## Textabschnitt
•••

Königin des Käserennens: Willst du mich rollen?
Im englischen Brockworth kullern auch Frauen einen ultrasteilen Hügel herab und einem Käserad hinterher. Flo Early ist eine Rolllegende.
D ie Zeiten, in denen nur Männer unvernünftige, potenziell gesundheitsgefährdende Sportarten betreiben dürfen, sind schon lange vorbei. Seit das erstmals 1826 urkundlich erwähnte „Cheese Rolling on Cooper’s Hill“ im englischen Brockworth im Jahr 1985 zum offiziellen Event wurde, jagen beispielsweise selbstverständlich auch Frauen einem Gloucester-Käse hinterher.
Eine Sekunde Vorsprung bekommt der runde Laib jeweils, dann dürfen sich die Teilnehmer in vier Männer- und einem Frauenrennen an seine Verfolgung machen. Das Problem: Der Austragungsort besteht aus einem Hügel mit fast 50-prozentiger Steigung, auf dem es 180 naturbelassene Meter voller Hubbel und rutschigem Gras bergab geht.
Gewonnen hat, wer den Käse einfängt oder wenigstens zuerst im Ziel ankommt. Ratschläge über Siegesstrategien gibt es viele. Nach dem Start werden sie aber von den meisten offenkundig vergessen, wie Videoaufnahmen von eher kreuz und quer denn geradeaus den Hügel herabpurzelnden Teilnehmern zeigen. Zum Glück verfügt Brockworth über ein altehrwürdiges Rugby-Team, das während der Rennen die Aufgabe hat, unkontrolliert Herumrollende abzufangen.
Unumstrittene Königin des Käserennens ist Flo Early, die 2008 im Alter von 17 Jahren zum ersten Mal gewann. Sie hatte sich gut vorbereitet und mit Veteranen der Sportart trainiert. Wichtig sei es, möglichst fest mit den Füßen am Boden zu bleiben und leicht rückwärts geneigt zu laufen, sagte sie. Aber das gelang auch ihr nicht immer.
Gebrochenes Schlüsselbein
2019 erklärte Flo Early ihren Rücktritt, nachdem sie trotz eines verstauchten Knöchels zum vierten Mal das Frauenrennen gewonnen hatte. Nun reiche es, sagte die damals 28-Jährige. „Ich habe große Schmerzen, es fühlt sich nicht gut an.“ Im Jahr zuvor hatte sie das Ziel als Erste mit gebrochenem Schlüsselbein erreicht und mit der Erkenntnis, wie sie bilanzierte, nicht unzerbrechlich zu sein.
Dem Käserollen blieb sie verbunden: Als 2022 mit Abby Lampe die erste Amerikanerin gewann, erzählte sie im Interview mit Sports Illustrated, es sei ein unvergesslicher Moment gewesen, von Flo Early geehrt worden zu sein. Lampe habe schon länger am Cheese Roll teilnehmen wollen, sagte sie, „denn ich liebe sportliche Herausforderungen, vor allem wenn sie ein bisschen obskur sind“.

•••

## Aufgabe 1
Beantworte die folgenden Fragen zum Text über das Käserennen.
(a) Wie viel Vorsprung bekommt der Käselaib vor den Teilnehmern?
(b) In welchem Jahr gewann Flo Early zum ersten Mal, und wie alt war sie damals?
(c) Wer gewann 2022 als erste Amerikanerin?
## Aufgabe 2
Gib aus dem Text über das Käserennen die Passage wortgetreu wieder, beginnend mit „D ie Zeiten, in“ und weiter bis einschließlich „Gras bergab geht.“.

•••

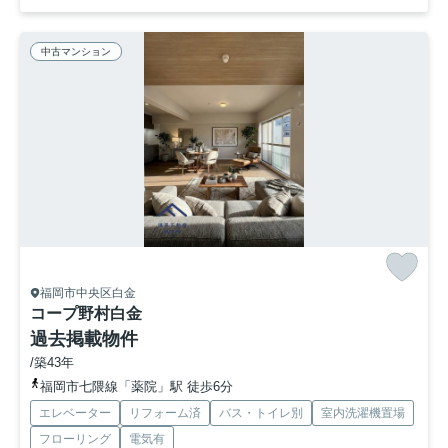
中古マンション
福岡市中央区白金
コープ野村白金
過去掲載物件
/築43年
福岡市七隈線「薬院」駅 徒歩6分
エレベーター
リフォーム済
バス・トイレ別
室内洗濯機置場
フローリング
電気有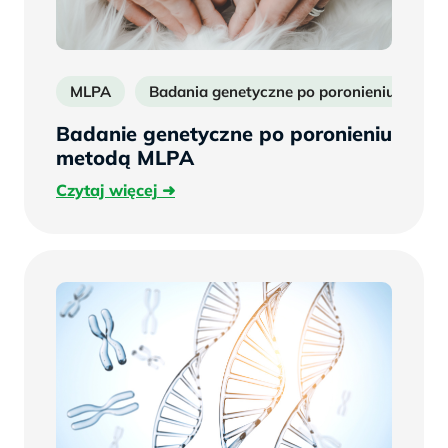
MLPA
Badania genetyczne po poronieniu
P
Badanie genetyczne po poronieniu
metodą MLPA
Czytaj
Czytaj więcej
więcej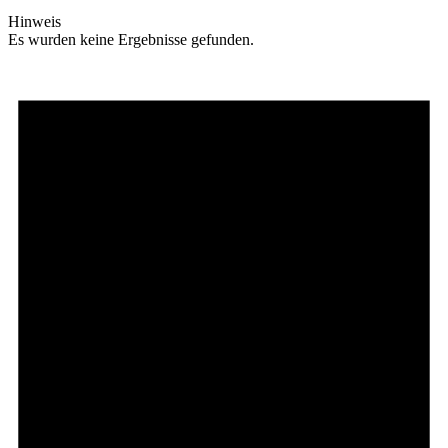
Hinweis
Es wurden keine Ergebnisse gefunden.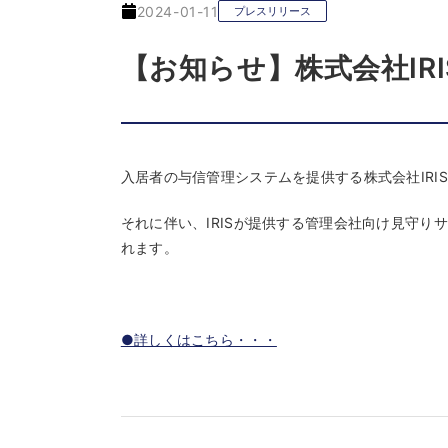
2024-01-11
プレスリリース
【お知らせ】株式会社IR
入居者の与信管理システムを提供する株式会社IRI
それに伴い、IRISが提供する管理会社向け見守りサ
れます。
●詳しくはこちら・・・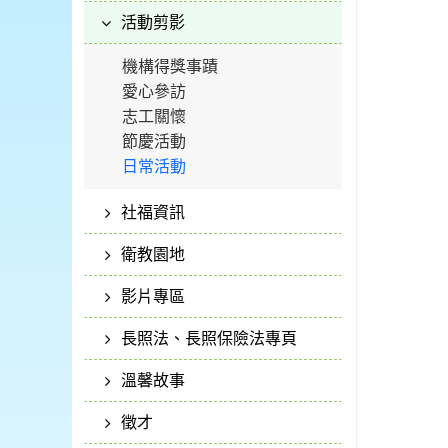
活動剪影
機構得獎事蹟
愛心參訪
志工關懷
節慶活動
日常活動
社福資訊
衛教園地
影片專區
長照法、長照保險法專頁
溫馨故事
徵才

•••

## Erwartete Antwort 1
(a) Der Käselaib bekommt jeweils eine Sekunde Vorsprung.
(b) Flo Early gewann 2008 zum ersten Mal, im Alter von 17 Jahren.
(c) 2022 gewann Abby Lampe als erste Amerikanerin.

## Erwartete Antwort 2
D ie Zeiten, in denen nur Männer unvernünftige, potenziell gesundheitsgefährdende Sportarten betreiben dürfen, sind schon lange vorbei. Seit das erstmals 1826 urkundlich erwähnte „Cheese Rolling on Cooper’s Hill“ im englischen Brockworth im Jahr 1985 zum offiziellen Event wurde, jagen beispielsweise selbstverständlich auch Frauen einem Gloucester-Käse hinterher.
Eine Sekunde Vorsprung bekommt der runde Laib jeweils, dann dürfen sich die Teilnehmer in vier Männer- und einem Frauenrennen an seine Verfolgung machen. Das Problem: Der Austragungsort besteht aus einem Hügel mit fast 50-prozentiger Steigung, auf dem es 180 naturbelassene Meter voller Hubbel und rutschigem Gras bergab geht.